Lighter isn’t always better

“If you’re going to start from scratch and say, ‘let’s make a head-mounted display,’ you’d think you’d want the most minimal, lightest thing possible. But that’s not necessarily right if you want the product to be rugged and consumer friendly and easy to use. Even in terms of comfort, what our experience with other products over many years showed us, is that having it be balanced and not pulling your neck is probably the most important thing.”

“Also, and this varies by culture, but there’s a strong bias to not having anything touching your face. When something’s touching your face, you feel a little bit claustrophobic about it in a different way. And then also it traps heat in there, and having your face get hot is obviously uncomfortable.”

“So a lot of it is not having it touch your face, not pull your neck forward. And also pressure on your face, besides just touching it. When you push on your face, that can be really uncomfortable and lead to headaches. So having all the weight distributed on the top of your head instead and pushing down through your body rather than thrust up against your face and torquing your neck, that’s the fundamental design behind our headset.”

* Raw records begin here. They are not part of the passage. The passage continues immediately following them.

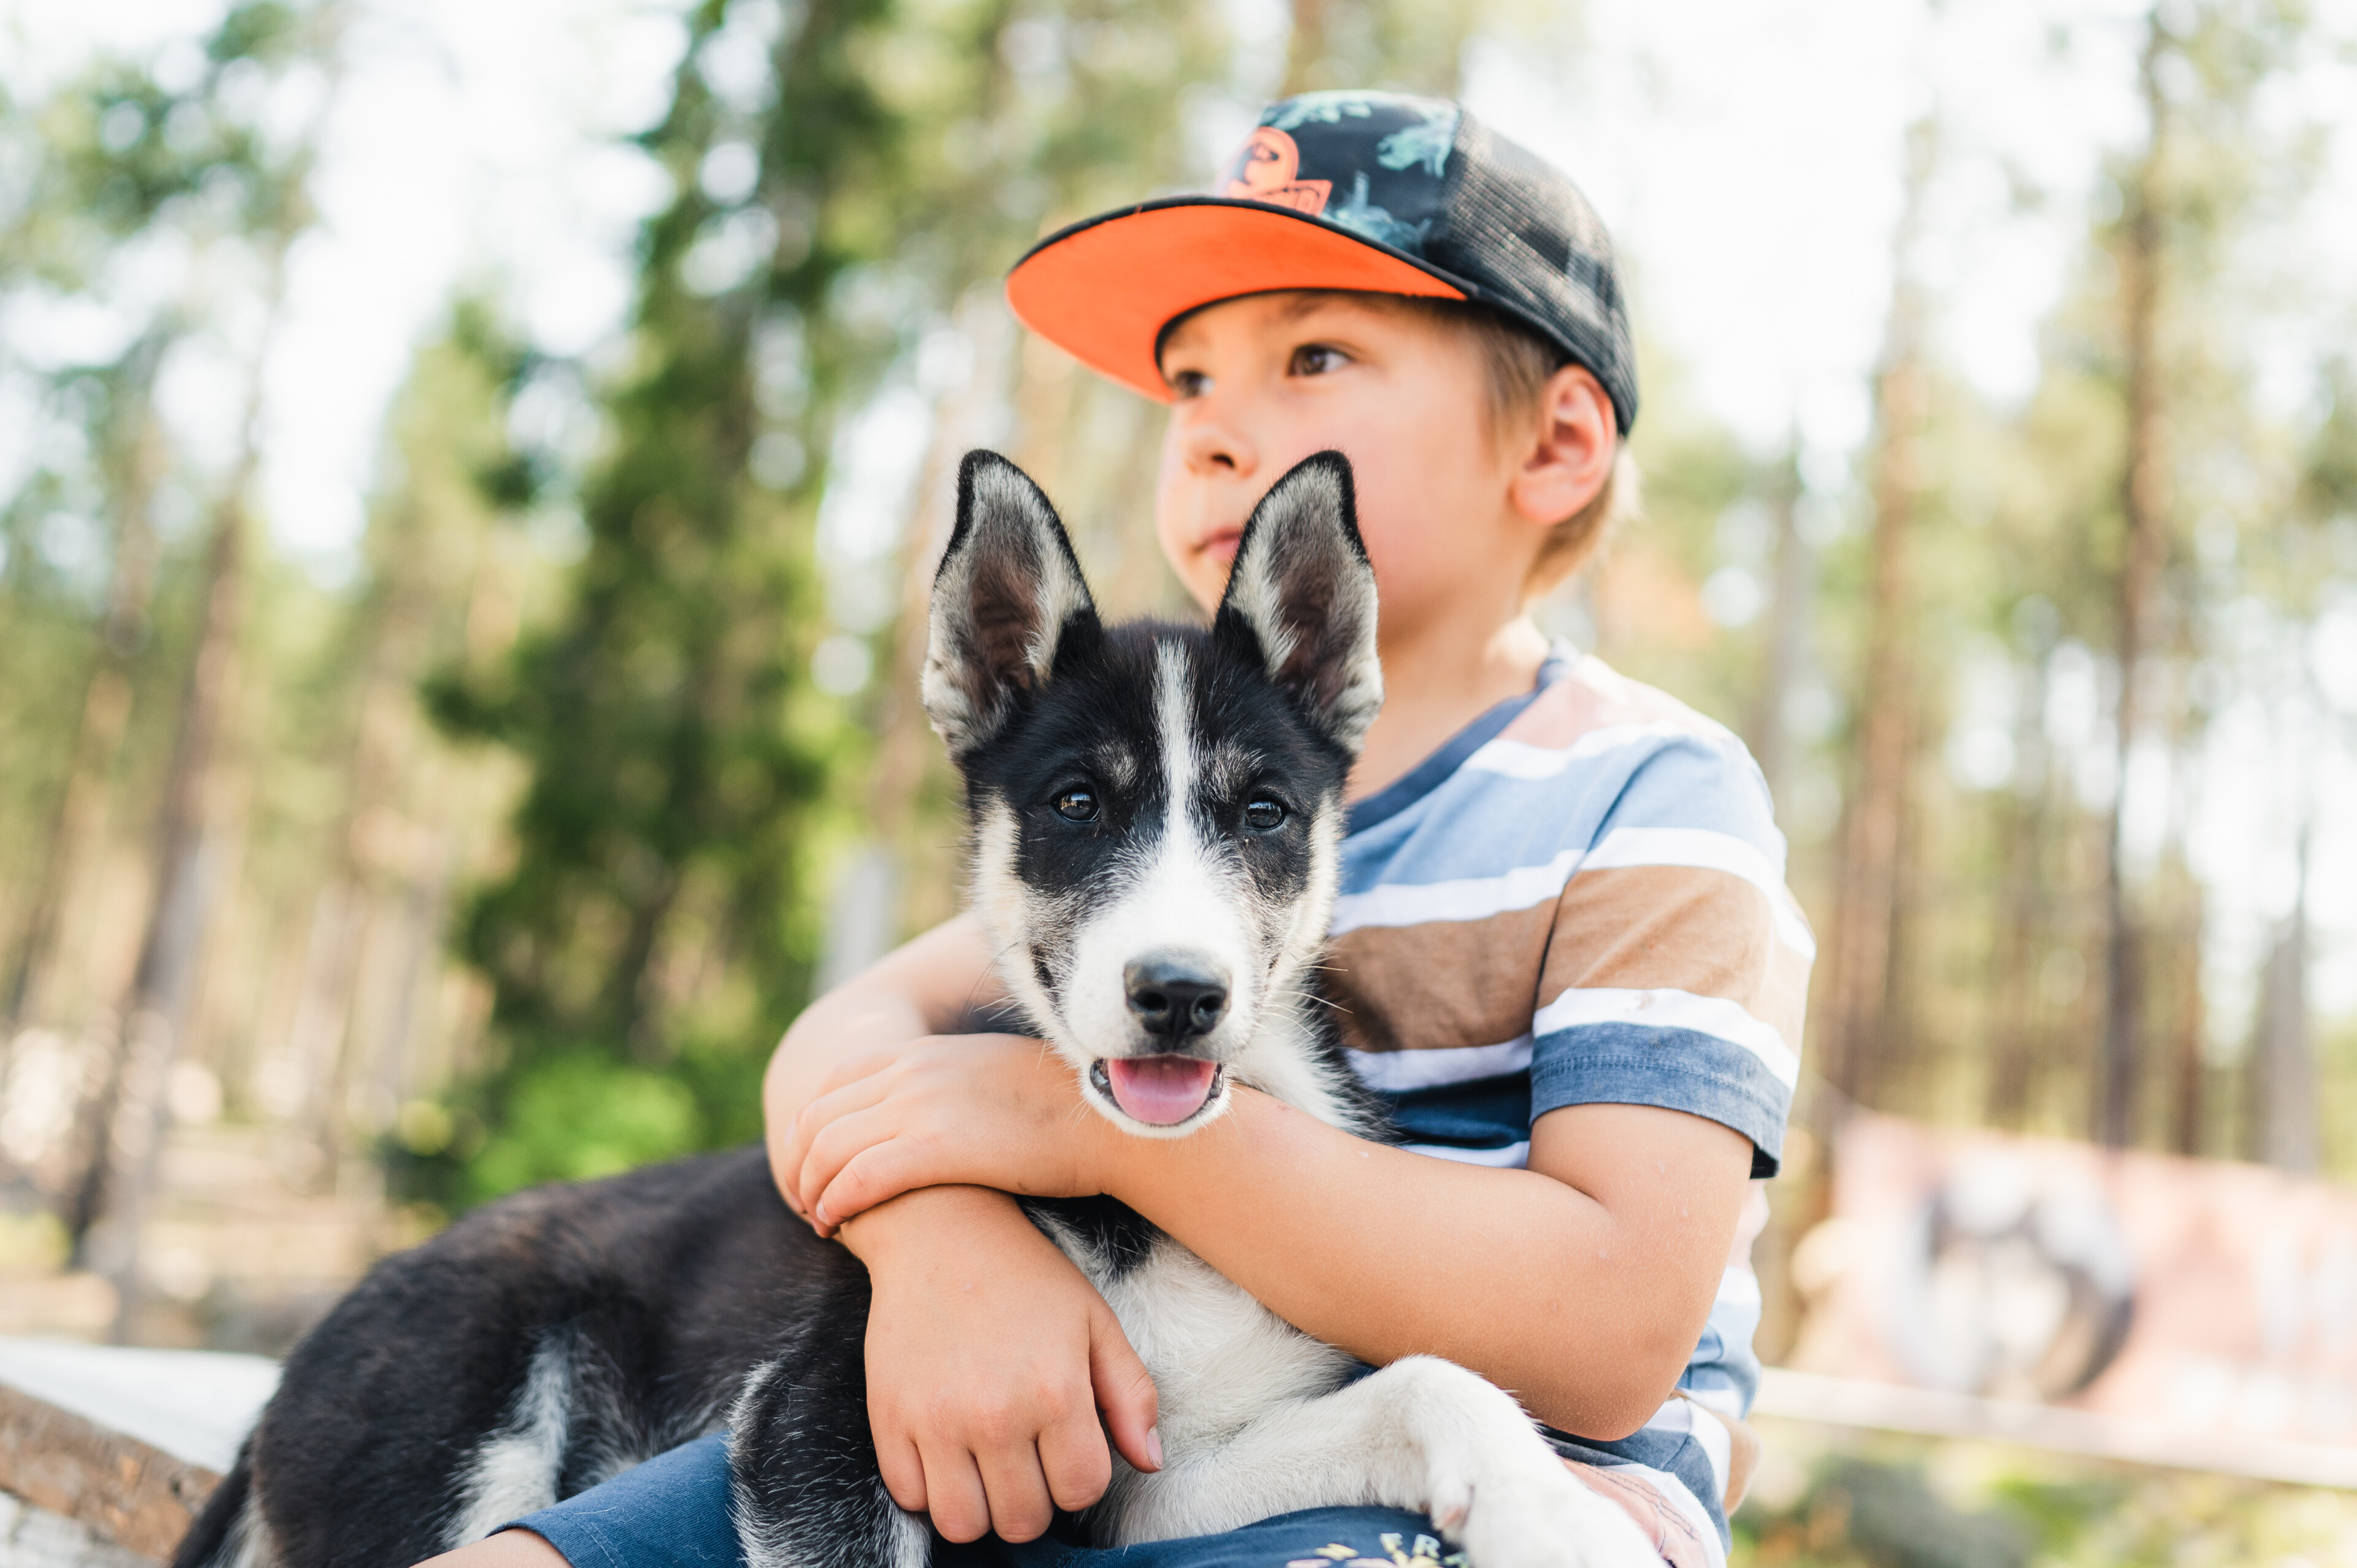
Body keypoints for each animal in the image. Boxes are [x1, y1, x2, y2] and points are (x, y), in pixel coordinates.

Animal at [174, 450, 1659, 1566]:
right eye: (1075, 801)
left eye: (1264, 811)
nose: (1179, 996)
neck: (1157, 1212)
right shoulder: (825, 1425)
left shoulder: (1156, 1481)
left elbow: (1430, 1376)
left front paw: (1551, 1514)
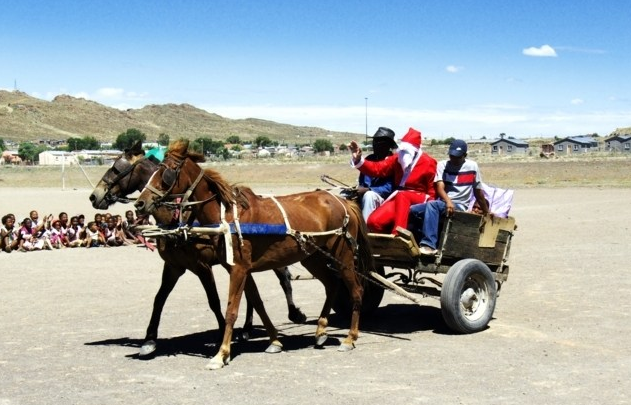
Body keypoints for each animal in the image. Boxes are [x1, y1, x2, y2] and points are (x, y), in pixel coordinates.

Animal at [89, 140, 306, 356]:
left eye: (116, 169)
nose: (94, 196)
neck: (176, 221)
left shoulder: (202, 266)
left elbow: (214, 300)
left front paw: (222, 335)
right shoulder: (173, 266)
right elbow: (159, 299)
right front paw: (149, 340)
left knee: (284, 280)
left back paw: (293, 314)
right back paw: (247, 328)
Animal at [133, 140, 372, 370]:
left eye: (168, 171)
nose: (139, 203)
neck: (227, 216)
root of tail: (343, 202)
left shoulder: (236, 268)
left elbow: (231, 309)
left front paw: (221, 354)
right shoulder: (239, 268)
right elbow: (257, 302)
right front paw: (274, 340)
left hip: (343, 255)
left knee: (357, 290)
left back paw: (350, 338)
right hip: (312, 257)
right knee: (331, 284)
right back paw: (321, 331)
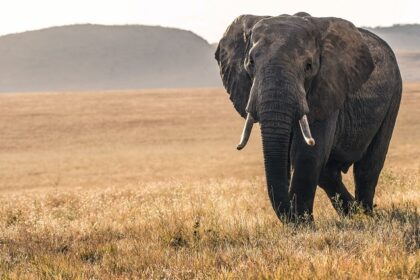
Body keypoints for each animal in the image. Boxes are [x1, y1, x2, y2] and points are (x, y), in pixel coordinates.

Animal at [215, 12, 402, 223]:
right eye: (250, 63)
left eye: (308, 66)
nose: (292, 216)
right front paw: (300, 222)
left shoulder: (327, 87)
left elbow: (306, 154)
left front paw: (304, 225)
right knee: (329, 173)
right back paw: (353, 214)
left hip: (395, 94)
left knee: (368, 166)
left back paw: (366, 216)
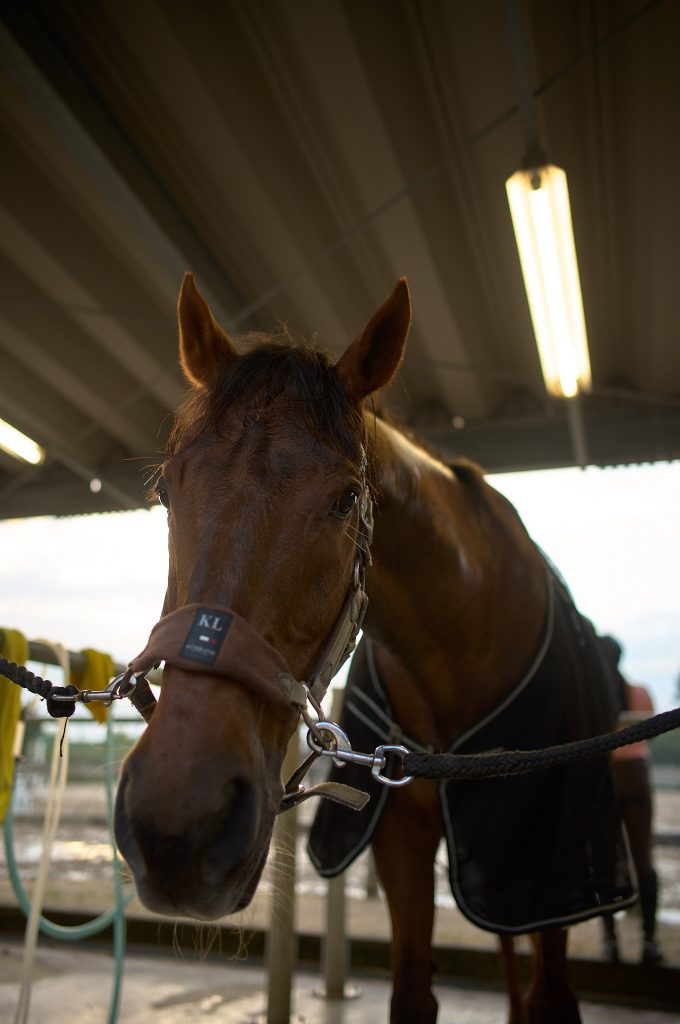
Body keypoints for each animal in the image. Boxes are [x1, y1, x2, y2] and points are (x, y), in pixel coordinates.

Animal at [114, 275, 632, 1024]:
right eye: (164, 488)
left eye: (345, 498)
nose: (181, 822)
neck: (462, 647)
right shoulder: (400, 843)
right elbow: (412, 990)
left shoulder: (545, 878)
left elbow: (551, 997)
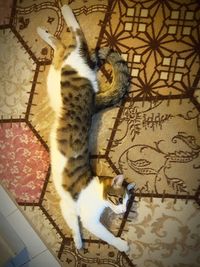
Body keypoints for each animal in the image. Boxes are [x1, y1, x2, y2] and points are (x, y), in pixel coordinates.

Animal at [37, 4, 133, 253]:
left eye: (127, 203)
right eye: (119, 199)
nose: (122, 212)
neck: (97, 190)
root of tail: (93, 100)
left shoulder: (68, 207)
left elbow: (74, 226)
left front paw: (78, 242)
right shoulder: (90, 218)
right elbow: (104, 234)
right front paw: (121, 243)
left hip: (57, 73)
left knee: (61, 46)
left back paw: (44, 32)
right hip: (73, 66)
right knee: (78, 37)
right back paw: (66, 11)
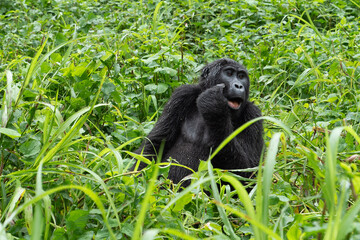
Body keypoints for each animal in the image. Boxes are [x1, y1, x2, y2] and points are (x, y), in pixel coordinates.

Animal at [132, 58, 264, 186]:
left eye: (241, 76)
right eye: (229, 73)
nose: (239, 86)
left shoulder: (254, 115)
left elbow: (248, 173)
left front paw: (215, 108)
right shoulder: (181, 95)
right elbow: (154, 145)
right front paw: (135, 180)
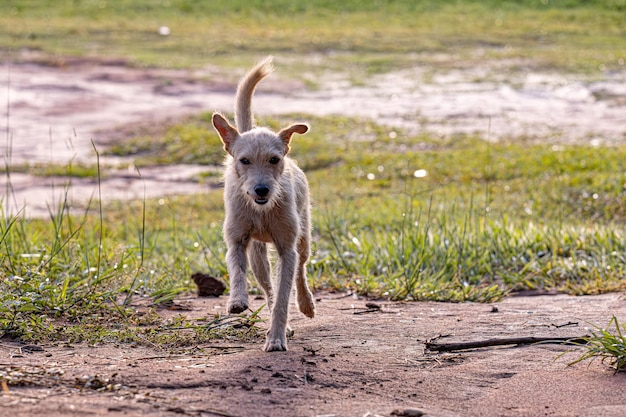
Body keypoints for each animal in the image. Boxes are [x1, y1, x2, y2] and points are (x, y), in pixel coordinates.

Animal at [212, 56, 314, 352]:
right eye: (244, 160)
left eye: (274, 160)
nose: (261, 189)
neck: (261, 210)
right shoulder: (236, 240)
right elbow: (237, 270)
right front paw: (237, 301)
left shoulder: (287, 250)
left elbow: (283, 297)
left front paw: (277, 337)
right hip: (258, 257)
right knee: (267, 285)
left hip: (303, 238)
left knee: (301, 269)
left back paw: (306, 304)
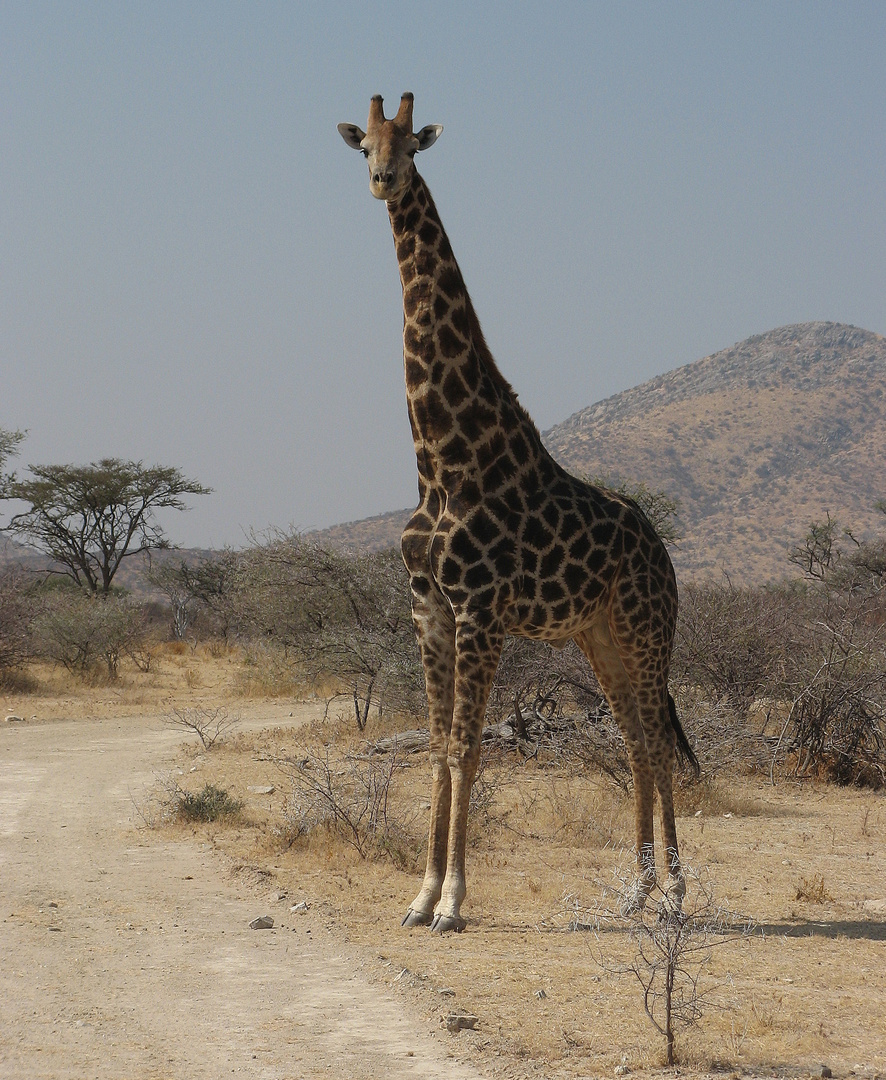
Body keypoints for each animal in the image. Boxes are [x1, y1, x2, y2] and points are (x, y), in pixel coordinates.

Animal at [339, 95, 700, 937]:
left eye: (411, 144)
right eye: (363, 144)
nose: (382, 181)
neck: (442, 461)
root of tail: (660, 548)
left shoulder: (480, 610)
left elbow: (467, 750)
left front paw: (452, 902)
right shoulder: (429, 609)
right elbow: (438, 746)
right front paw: (419, 896)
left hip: (646, 626)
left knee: (657, 738)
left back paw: (672, 892)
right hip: (598, 635)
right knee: (636, 740)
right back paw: (637, 891)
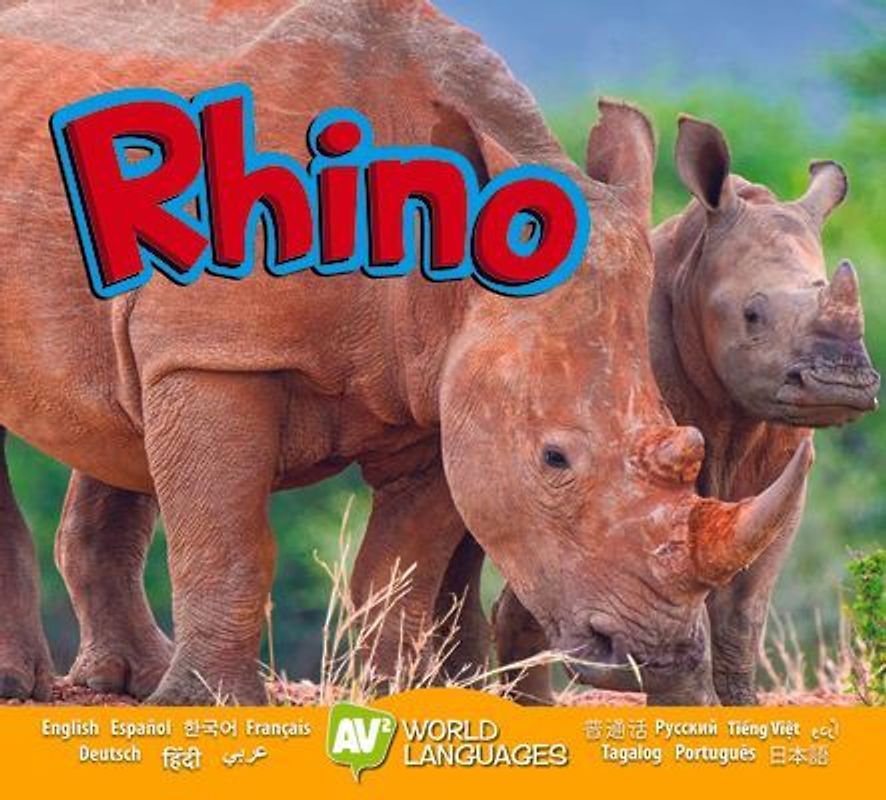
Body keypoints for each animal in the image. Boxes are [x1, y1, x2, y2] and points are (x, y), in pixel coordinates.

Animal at [0, 0, 811, 706]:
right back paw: (38, 688)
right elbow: (230, 543)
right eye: (554, 459)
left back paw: (126, 683)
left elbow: (399, 567)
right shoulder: (217, 353)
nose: (658, 656)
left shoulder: (439, 388)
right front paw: (209, 705)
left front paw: (393, 696)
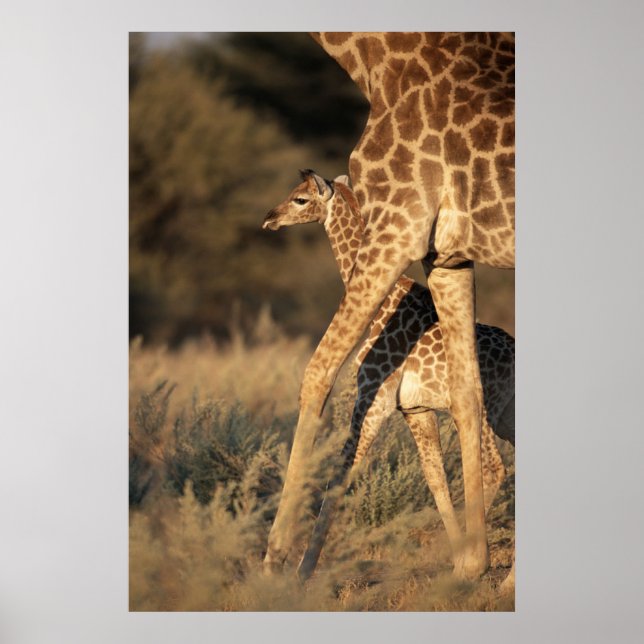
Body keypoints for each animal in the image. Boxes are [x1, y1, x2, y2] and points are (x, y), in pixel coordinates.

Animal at [264, 33, 515, 582]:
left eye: (300, 199)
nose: (268, 218)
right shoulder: (414, 406)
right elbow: (433, 474)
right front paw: (462, 558)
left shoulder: (375, 396)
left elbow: (342, 464)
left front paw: (288, 568)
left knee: (497, 463)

The PlayStation Move controllers benefit from you not being able to see them

“The tracking of the Move’s been tweaked some, but it’s also that it’s running on PlayStation 4 now, so we have more compute power” says Marks. “One of the biggest things is that it has the new camera, and it’s a higher resolution stereo camera, so it can triangulate the depth better. Whereas on PlayStation 3 it was a single camera and had to use the size of the sphere as its way to get depth, which isn’t as accurate.”

“The other thing is that when you’re in virtual reality, you can’t see your hand or the real Move obviously, so you don’t have a reference to compare it to. So there can be a bit more latency, and you won’t notice it.”

The company focused on sitting/standing experiences in part to be more developer-friendly

“I’m a technology person, so I like the technology Valve’s promoting with the lighthouse boxes and walking around,” says Marks. “But it feels like it’s much more suited to location-based experiences, where you have a VR arcade or something with someone overseeing the experience for you.”

“When you have it as just a single person, where the cable’s in the way, setting it up, finding the space you need, not everyone has the same amount of space, so everyone sets it up differently. And then the developer has to author an experience that deals with that different setup. That’s asking a lot from developers, especially at this stage, when we’re very new to VR, to make it that in everyone’s home it’ll do the right stuff. Seated or standing without walking, it’s much more constrained, so developers don’t have to factor in the different room spaces.”

And the shape of virtual reality to come…

“I think on the display side, the resolution is the most straightforward thing to address,” says Marks. “Two sets of things need to happen. You need to improve the display resolution, and then you need the graphics to drive that resolution. That’s why the graphics companies are very excited about the future of VR [laughs].”

“I think what you’ll maybe be surprised at, the area that will probably get a lot of excitement and energy, is input in VR. So how you’re interacting with things. You’re seeing stuff like eye tracking already being talked about from some smaller companies, and then other kinds of input, hand tracking. All those things and then haptic feedback and things like that. Those are all other areas that aren’t on an axis where they necessarily get better with time, so it’s hard to predict them.”